Mordor was starting an industrial revolution which couldn't have been older than 60 years. Nothing explains the lack of development the previous few millemnia.
> Nothing explains the lack of development the previous few millemnia.
What explains the lack of development in ancient Sumer or ancient Rome? Wait a hot minute, because we have no idea and could have no idea if there was a small industrial revolution 10K years before ancient Sumer was a suburb. There would be no way to know if something like actual stainless steel was forged 60K years ago and the technology was lost. This is the problem with the blogger's armchair reasoning.

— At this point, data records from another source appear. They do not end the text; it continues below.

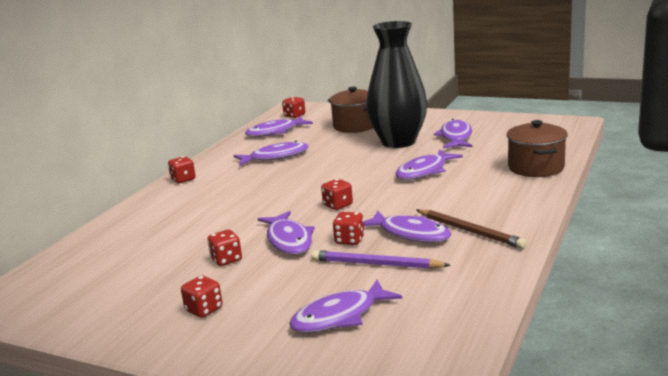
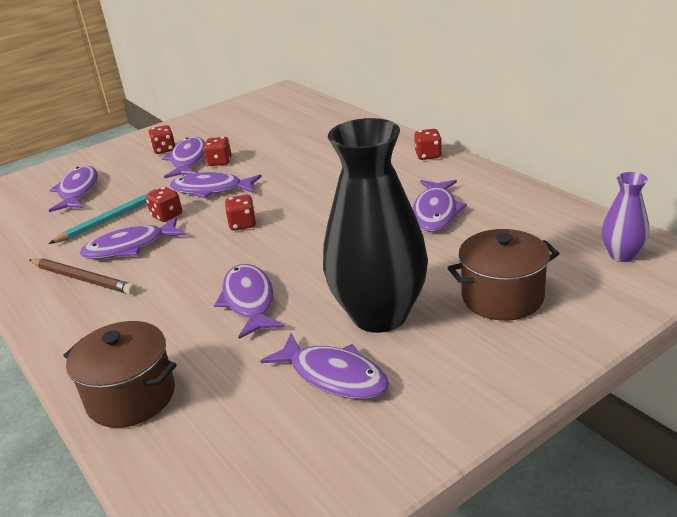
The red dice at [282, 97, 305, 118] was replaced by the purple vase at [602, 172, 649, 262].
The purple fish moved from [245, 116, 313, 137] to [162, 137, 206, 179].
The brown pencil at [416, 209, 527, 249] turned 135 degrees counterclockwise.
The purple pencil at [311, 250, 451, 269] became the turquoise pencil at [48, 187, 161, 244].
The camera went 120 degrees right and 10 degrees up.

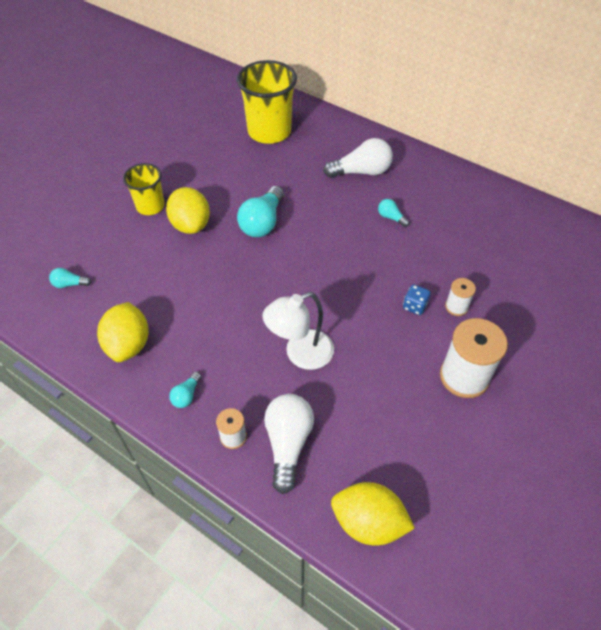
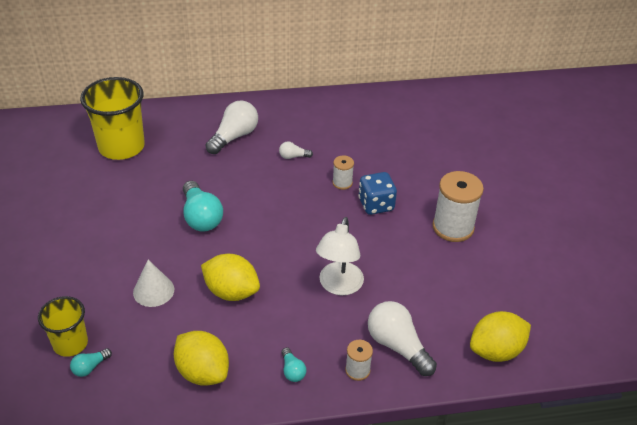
The yellow cup moved from [123, 163, 165, 215] to [38, 296, 88, 357].
The yellow lemon moved from [166, 187, 210, 234] to [201, 254, 260, 301].
The turquoise light bulb at [378, 199, 409, 227] became the white light bulb at [279, 141, 313, 159].
The white spool moved from [445, 278, 476, 316] to [332, 155, 354, 190].
The blue dice at [403, 284, 430, 315] changed to 1.64 times the size.
The white cone at [133, 260, 174, 307] appeared.
The camera went 45 degrees left and 10 degrees down.

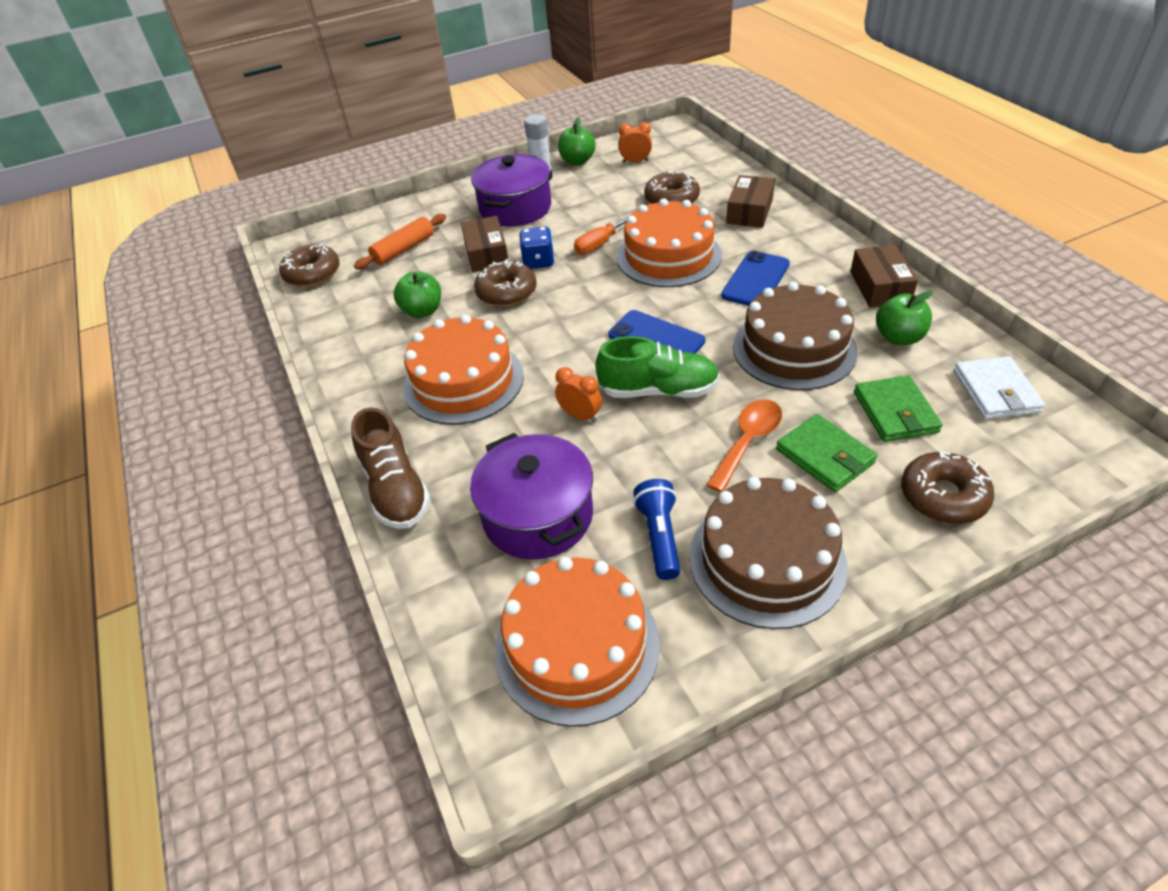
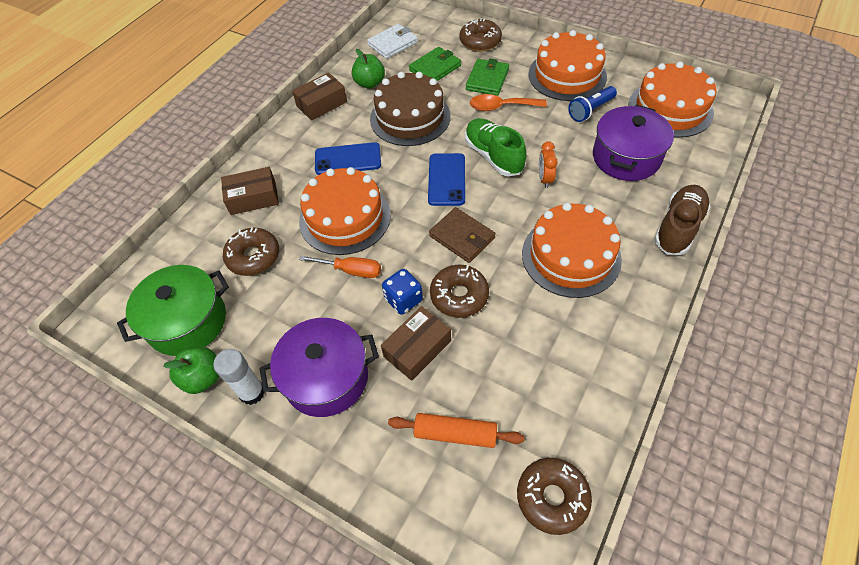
The orange clock at [619, 122, 652, 163] was replaced by the green pot at [117, 265, 229, 356].
The green apple at [394, 271, 441, 318] disappeared.
The brown cake at [689, 477, 848, 629] became the orange cake at [528, 30, 607, 101].
The brown wallet at [429, 207, 496, 263] appeared.
The camera went 125 degrees left and 10 degrees up.

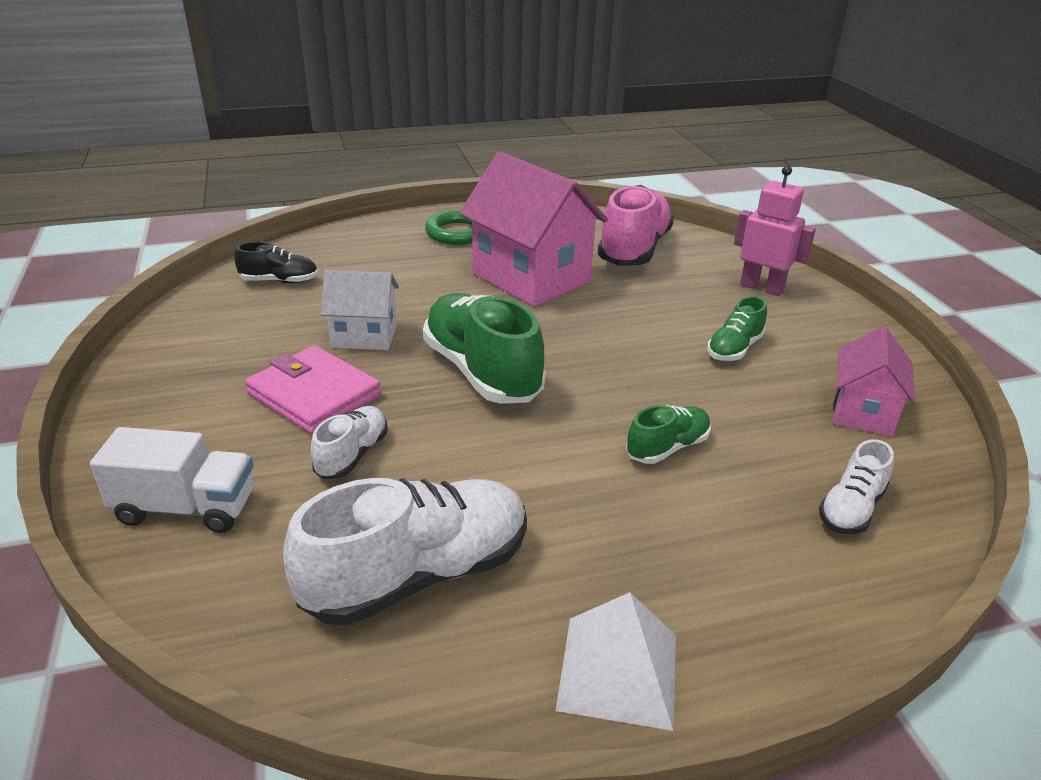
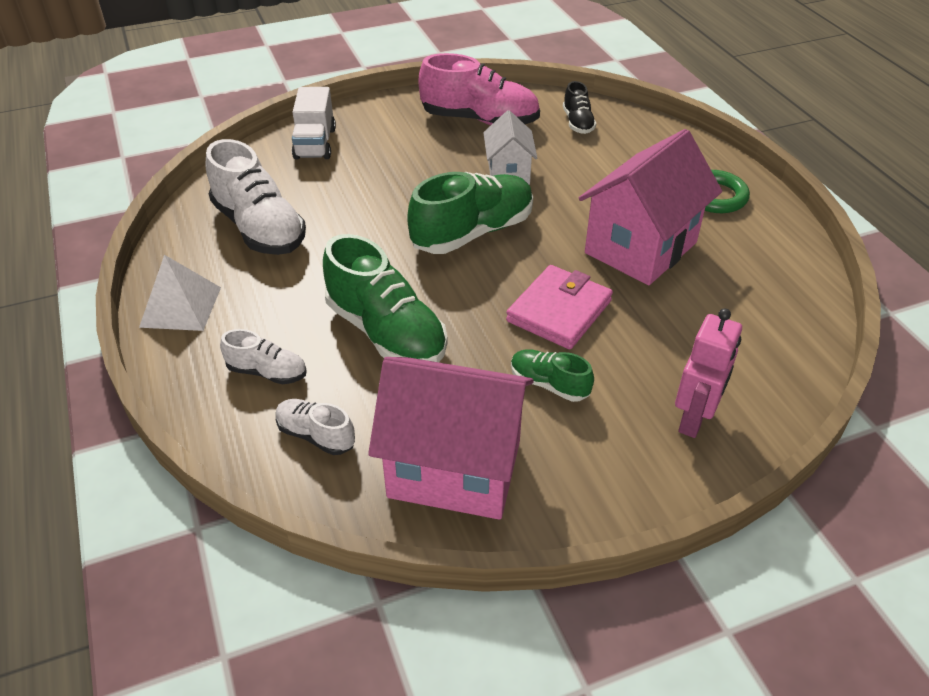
The pink shoe moved from [598, 185, 674, 266] to [419, 53, 540, 125].
The pink house at [833, 326, 916, 436] changed to 1.81 times the size.
The pink wallet moved from [245, 345, 381, 435] to [506, 265, 613, 350].
The green shoe at [626, 405, 711, 464] changed to 1.94 times the size.
The white shoe moved from [311, 406, 388, 479] to [220, 329, 307, 384].
The camera went 85 degrees right and 10 degrees up.

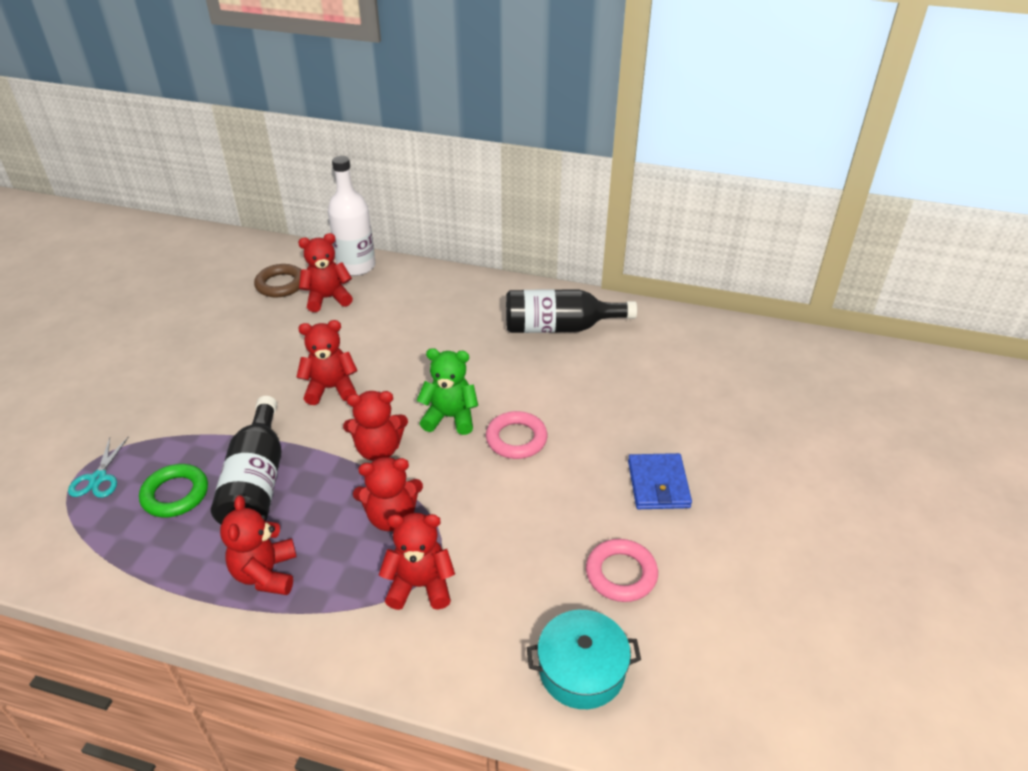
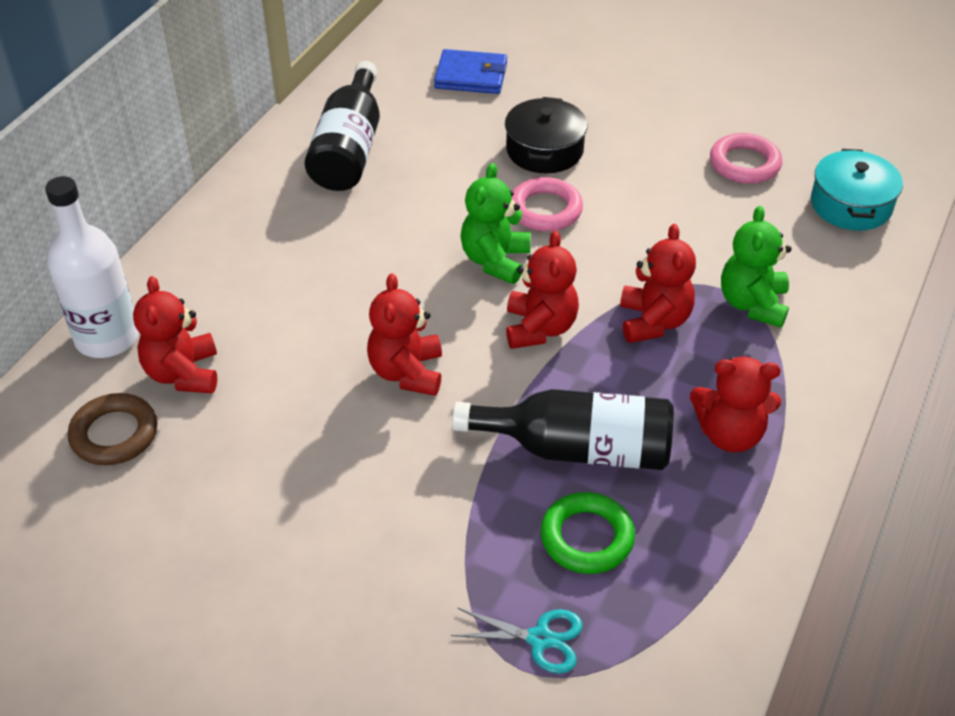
The blue wallet moved from [628, 453, 692, 509] to [434, 49, 507, 94].
The red teddy bear at [379, 513, 455, 610] became the green teddy bear at [721, 206, 792, 328].
The black pot at [505, 97, 588, 173] appeared.
The camera went 80 degrees left and 5 degrees up.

Actually, we know for at least one industrial revolution in sumerian times a.k.a the beginning of the iron age. And we have a way to find for civilizations with larger impact by checking the isotopes locked in ice. This is the method for dating volcano eruptions and for tracking the produce of lead in antiquity.
Yes, but per the graph in the article, any earlier "industrial revolutions" and even the Roman Empire weren't even visible blips relative to the Western European industrial revolution.
> Nothing explains the lack of development the previous few millemnia.
But it also took many, many thousands of years for us to get to the industrial revolution.
And we did not have magic, we did not outsource stuff to elves and dwarves, we did not have wars with orcs and dragons and other monsters and no extremely powerful transcedental/imortal beings actively involved/shaping the development of history.
And we only overcome feudalism because of the plague and the discovery of the New World -- non of which happened in the LOTR universe.